> **Exercise aim**: Beneath this instruction is a listing. Transcribe from it only the stretch from the line with "- Pilih mode" through the line with "- **WP Discuz**: Aktifkan", both end lines included, exactly as written.

══ Entries supplied

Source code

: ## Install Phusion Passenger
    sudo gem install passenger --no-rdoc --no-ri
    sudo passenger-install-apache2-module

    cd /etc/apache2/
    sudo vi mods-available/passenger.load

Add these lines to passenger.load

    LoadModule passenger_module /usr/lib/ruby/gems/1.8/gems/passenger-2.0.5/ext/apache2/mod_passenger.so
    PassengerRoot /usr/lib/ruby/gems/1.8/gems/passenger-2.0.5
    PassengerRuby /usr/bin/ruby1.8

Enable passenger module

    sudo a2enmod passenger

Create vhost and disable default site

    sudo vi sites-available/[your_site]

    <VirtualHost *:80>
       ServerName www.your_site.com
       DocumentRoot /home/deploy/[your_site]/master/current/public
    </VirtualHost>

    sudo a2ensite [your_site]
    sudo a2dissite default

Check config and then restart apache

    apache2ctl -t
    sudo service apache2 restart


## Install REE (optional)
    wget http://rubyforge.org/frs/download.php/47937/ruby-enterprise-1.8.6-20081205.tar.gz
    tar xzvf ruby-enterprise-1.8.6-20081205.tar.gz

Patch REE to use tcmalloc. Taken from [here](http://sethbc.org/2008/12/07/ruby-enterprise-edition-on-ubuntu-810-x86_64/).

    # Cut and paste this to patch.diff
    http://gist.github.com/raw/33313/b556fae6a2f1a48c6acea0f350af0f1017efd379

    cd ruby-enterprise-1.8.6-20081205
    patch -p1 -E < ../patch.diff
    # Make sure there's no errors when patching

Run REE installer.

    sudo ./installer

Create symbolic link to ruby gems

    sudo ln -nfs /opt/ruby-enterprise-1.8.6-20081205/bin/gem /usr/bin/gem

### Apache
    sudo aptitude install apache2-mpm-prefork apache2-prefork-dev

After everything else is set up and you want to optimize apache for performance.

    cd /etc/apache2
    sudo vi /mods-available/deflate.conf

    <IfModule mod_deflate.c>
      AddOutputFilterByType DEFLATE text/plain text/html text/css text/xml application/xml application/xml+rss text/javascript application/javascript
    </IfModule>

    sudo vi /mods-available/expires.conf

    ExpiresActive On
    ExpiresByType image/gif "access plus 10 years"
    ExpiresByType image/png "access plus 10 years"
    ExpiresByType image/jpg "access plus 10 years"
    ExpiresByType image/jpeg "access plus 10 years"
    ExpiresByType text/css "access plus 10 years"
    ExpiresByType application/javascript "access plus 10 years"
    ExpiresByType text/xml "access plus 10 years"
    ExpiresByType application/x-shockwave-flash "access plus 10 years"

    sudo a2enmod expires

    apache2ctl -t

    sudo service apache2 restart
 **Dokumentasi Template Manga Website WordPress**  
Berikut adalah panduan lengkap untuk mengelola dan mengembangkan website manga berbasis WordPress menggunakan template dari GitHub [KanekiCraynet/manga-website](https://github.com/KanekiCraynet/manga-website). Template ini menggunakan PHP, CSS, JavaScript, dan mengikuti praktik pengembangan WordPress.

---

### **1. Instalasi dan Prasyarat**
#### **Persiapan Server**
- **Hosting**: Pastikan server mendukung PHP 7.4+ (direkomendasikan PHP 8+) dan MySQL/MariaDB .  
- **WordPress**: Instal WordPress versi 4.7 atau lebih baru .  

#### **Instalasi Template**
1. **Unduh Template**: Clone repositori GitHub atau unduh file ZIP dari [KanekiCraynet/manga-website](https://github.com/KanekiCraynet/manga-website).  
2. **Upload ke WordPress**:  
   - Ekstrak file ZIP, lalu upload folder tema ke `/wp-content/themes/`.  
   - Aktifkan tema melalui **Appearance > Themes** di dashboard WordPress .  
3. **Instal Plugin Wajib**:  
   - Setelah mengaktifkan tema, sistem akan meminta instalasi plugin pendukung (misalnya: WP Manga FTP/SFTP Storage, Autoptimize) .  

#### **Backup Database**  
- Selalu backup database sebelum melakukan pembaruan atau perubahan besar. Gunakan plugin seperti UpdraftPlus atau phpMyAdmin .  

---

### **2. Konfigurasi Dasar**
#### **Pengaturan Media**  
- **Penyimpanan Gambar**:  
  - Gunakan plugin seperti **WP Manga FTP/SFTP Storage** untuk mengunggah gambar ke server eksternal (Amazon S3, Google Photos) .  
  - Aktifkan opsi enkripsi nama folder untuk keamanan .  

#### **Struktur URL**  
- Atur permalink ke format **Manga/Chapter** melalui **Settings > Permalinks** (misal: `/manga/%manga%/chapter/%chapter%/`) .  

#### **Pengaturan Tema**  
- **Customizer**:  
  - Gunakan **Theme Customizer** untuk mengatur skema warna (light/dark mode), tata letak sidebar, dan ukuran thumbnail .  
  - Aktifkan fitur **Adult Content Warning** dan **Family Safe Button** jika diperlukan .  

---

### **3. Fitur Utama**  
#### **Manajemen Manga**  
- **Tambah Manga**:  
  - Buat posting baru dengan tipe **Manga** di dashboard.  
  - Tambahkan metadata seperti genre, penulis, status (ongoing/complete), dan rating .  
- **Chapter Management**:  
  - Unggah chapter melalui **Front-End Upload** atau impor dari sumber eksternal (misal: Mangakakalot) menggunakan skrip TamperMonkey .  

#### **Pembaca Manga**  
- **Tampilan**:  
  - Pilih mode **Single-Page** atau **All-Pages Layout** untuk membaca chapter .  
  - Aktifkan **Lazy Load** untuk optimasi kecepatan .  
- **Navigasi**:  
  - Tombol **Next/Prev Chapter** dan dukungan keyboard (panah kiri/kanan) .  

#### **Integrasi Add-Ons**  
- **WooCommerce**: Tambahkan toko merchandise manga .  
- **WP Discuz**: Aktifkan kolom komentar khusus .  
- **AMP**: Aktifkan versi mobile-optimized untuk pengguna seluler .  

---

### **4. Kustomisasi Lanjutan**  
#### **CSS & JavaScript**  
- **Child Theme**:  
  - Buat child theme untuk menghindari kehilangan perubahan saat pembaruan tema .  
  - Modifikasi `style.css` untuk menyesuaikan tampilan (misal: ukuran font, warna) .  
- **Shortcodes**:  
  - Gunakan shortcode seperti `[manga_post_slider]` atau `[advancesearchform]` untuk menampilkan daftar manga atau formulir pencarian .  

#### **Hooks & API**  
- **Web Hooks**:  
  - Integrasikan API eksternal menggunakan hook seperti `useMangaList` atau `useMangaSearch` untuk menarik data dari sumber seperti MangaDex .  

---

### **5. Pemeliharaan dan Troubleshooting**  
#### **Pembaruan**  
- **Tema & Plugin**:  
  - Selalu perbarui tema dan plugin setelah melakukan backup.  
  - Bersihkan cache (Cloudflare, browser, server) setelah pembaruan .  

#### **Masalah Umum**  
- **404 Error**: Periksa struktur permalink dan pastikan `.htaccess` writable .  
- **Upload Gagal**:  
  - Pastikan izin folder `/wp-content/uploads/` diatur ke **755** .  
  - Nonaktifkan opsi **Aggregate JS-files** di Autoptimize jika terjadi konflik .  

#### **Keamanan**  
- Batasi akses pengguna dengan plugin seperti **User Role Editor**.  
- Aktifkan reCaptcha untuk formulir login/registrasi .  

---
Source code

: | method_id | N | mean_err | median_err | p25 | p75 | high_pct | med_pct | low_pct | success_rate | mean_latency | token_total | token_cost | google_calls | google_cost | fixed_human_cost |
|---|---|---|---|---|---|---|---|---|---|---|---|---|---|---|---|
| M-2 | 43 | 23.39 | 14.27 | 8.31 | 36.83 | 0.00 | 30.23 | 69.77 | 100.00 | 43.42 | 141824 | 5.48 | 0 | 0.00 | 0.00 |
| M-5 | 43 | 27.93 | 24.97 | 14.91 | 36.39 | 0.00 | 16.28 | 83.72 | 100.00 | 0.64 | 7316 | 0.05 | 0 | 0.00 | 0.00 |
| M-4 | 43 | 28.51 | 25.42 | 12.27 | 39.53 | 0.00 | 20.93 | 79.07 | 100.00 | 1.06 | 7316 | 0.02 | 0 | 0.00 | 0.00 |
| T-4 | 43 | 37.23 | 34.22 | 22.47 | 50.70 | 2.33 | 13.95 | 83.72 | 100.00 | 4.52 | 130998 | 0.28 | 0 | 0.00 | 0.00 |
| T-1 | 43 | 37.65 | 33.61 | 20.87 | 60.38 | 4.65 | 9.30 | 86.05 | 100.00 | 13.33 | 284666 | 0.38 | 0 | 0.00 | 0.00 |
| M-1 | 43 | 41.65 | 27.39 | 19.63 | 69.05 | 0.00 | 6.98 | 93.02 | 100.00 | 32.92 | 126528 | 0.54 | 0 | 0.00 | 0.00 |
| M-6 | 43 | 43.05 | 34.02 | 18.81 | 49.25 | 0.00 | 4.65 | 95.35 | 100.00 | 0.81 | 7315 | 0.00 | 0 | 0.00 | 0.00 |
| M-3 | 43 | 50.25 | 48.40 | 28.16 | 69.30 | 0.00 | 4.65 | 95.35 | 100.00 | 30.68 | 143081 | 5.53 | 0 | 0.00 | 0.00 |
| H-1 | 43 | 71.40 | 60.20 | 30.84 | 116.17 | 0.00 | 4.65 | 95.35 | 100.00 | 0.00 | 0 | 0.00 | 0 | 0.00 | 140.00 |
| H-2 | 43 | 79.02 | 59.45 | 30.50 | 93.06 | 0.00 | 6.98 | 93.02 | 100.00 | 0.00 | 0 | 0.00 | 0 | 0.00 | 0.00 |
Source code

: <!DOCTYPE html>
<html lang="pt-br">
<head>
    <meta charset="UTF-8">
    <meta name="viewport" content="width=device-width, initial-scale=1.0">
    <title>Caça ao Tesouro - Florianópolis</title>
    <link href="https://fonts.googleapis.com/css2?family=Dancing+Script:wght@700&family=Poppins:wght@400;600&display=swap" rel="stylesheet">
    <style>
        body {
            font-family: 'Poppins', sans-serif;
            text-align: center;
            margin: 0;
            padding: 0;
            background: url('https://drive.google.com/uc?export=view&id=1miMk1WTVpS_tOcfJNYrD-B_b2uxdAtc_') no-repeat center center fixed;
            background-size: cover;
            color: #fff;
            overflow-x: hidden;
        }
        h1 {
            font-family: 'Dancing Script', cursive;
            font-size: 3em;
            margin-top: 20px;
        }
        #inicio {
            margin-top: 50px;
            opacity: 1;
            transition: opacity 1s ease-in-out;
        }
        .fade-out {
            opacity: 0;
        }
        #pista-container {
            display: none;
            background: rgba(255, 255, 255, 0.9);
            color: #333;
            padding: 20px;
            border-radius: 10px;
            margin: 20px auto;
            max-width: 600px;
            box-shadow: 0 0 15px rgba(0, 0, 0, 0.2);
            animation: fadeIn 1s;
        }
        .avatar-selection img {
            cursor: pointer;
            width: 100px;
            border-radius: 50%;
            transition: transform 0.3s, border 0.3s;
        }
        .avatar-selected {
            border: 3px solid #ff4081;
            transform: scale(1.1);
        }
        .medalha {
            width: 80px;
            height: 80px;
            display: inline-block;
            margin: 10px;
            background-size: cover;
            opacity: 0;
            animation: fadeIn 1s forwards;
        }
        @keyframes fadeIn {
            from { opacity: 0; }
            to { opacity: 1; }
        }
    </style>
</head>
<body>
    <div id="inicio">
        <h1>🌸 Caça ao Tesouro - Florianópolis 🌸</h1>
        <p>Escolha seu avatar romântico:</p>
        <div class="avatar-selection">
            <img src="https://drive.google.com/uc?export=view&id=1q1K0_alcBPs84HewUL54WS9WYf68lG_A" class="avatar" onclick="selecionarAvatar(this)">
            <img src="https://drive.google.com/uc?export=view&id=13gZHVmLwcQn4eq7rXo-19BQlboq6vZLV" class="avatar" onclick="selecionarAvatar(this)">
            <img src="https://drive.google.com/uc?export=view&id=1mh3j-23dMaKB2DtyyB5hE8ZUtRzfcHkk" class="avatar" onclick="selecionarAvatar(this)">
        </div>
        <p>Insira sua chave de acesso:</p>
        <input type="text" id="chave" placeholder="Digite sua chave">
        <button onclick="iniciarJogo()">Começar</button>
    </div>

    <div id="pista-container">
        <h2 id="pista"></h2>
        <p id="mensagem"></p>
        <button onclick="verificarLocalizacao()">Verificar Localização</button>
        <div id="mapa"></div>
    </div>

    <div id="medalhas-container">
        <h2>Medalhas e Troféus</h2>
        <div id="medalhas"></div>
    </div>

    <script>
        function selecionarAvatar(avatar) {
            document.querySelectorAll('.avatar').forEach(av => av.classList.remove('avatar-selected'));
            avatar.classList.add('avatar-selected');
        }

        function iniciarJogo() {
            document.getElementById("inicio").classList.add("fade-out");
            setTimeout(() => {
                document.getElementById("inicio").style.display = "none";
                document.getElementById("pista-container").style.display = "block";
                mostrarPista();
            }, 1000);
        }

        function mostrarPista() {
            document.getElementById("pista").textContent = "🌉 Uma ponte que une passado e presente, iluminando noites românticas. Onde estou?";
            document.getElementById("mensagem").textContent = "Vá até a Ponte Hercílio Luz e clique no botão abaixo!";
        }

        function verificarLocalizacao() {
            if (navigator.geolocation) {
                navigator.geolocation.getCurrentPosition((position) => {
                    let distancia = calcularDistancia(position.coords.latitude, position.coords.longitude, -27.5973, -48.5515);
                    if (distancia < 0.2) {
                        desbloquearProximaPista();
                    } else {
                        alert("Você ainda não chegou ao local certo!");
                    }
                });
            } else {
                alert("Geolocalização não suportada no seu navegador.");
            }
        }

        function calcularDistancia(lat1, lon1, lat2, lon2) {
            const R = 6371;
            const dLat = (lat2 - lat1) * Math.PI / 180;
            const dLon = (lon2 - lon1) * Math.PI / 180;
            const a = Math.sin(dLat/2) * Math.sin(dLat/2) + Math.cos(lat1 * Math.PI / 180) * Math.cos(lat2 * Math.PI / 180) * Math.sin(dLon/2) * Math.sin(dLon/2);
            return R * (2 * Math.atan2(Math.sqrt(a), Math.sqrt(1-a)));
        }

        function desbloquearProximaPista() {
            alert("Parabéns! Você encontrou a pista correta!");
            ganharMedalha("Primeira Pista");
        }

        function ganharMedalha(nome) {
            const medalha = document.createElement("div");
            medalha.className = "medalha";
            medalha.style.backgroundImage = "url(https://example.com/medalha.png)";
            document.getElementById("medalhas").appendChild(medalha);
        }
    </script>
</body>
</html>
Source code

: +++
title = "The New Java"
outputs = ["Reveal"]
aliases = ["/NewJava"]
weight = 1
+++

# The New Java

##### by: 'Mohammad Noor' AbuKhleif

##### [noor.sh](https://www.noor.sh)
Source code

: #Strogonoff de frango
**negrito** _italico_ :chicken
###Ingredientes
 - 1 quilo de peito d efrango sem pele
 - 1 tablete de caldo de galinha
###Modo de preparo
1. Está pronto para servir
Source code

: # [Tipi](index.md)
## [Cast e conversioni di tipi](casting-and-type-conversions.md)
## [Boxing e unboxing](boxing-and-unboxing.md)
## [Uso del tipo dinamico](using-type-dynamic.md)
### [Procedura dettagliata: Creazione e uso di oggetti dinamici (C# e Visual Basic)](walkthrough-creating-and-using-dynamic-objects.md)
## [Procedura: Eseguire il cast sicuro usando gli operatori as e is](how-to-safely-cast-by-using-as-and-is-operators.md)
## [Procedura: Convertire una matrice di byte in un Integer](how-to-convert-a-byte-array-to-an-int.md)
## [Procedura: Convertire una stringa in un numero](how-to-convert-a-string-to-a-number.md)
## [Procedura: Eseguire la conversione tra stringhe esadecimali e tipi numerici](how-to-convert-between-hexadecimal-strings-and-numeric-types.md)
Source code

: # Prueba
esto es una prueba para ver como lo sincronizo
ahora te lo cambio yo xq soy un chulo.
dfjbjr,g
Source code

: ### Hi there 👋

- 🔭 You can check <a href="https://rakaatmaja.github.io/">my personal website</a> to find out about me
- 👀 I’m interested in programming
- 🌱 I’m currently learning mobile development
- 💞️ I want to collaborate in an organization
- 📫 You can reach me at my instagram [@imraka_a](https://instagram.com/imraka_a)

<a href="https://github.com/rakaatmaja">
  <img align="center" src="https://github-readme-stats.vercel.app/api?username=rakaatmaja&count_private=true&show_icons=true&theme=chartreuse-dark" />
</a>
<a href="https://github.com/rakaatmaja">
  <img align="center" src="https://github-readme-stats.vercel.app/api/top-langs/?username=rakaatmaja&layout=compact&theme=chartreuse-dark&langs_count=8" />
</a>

════

> **Answer to the problem**:
  - Pilih mode **Single-Page** atau **All-Pages Layout** untuk membaca chapter .  
  - Aktifkan **Lazy Load** untuk optimasi kecepatan .  
- **Navigasi**:  
  - Tombol **Next/Prev Chapter** dan dukungan keyboard (panah kiri/kanan) .  

#### **Integrasi Add-Ons**  
- **WooCommerce**: Tambahkan toko merchandise manga .  
- **WP Discuz**: Aktifkan kolom komentar khusus .  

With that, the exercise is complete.